[ABOUT THIS TASK]: Starting with the line that contains "## 📊 Implementation Results", reproduce each line through the end of the entries exactly as written.

[Source texts of formatted documents]:
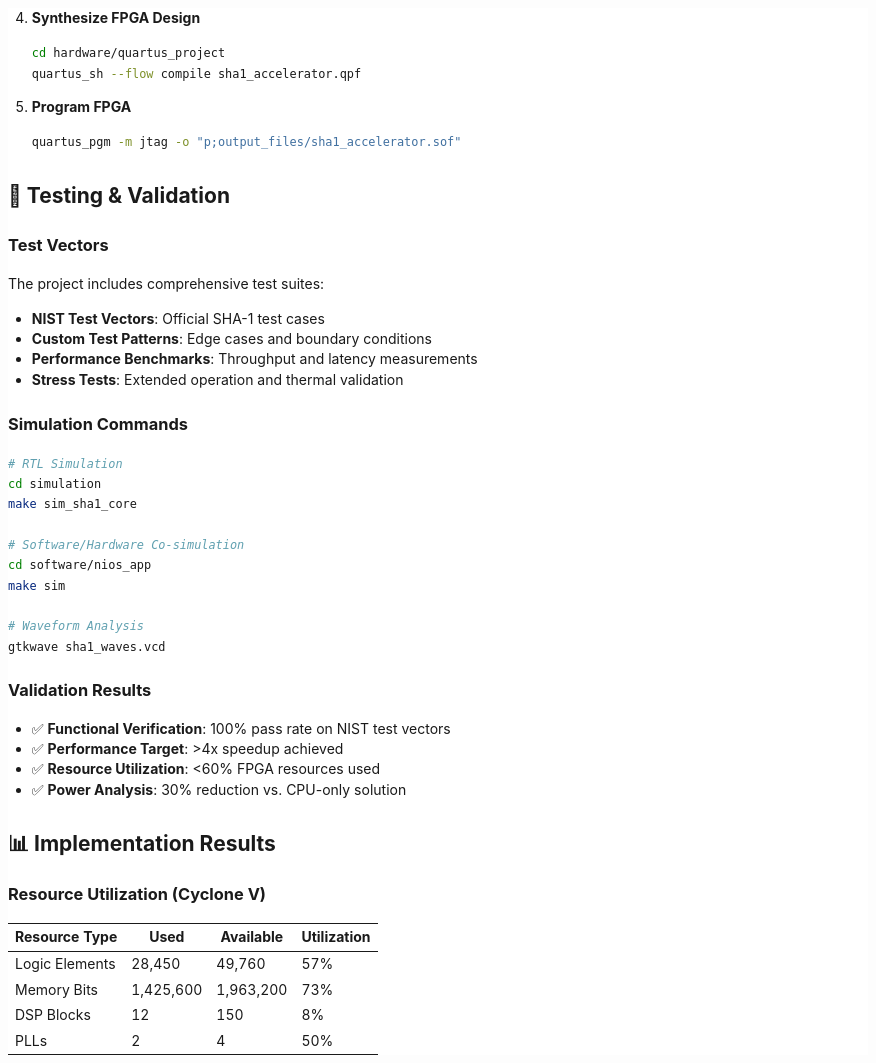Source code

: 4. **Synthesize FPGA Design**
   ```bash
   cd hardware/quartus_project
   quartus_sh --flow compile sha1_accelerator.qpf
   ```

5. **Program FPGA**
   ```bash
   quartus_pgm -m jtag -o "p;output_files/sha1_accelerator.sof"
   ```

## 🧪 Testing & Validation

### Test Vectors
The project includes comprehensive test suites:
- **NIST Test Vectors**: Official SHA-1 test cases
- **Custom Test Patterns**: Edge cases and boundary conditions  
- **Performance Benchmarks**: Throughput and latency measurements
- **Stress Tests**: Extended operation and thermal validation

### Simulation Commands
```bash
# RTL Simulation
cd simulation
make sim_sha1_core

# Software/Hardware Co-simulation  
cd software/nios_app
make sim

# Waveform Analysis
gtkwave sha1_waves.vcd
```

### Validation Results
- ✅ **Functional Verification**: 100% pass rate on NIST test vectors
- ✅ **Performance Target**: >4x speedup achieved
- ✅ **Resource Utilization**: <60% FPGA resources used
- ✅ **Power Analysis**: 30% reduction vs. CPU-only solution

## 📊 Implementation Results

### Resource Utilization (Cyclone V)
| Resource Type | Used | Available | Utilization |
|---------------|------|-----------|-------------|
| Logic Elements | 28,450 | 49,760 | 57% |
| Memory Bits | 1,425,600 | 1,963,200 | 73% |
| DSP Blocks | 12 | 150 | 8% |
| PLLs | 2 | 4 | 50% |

[ANSWER TO THE PROBLEM]:
## 📊 Implementation Results

### Resource Utilization (Cyclone V)
| Resource Type | Used | Available | Utilization |
|---------------|------|-----------|-------------|
| Logic Elements | 28,450 | 49,760 | 57% |
| Memory Bits | 1,425,600 | 1,963,200 | 73% |
| DSP Blocks | 12 | 150 | 8% |
| PLLs | 2 | 4 | 50% |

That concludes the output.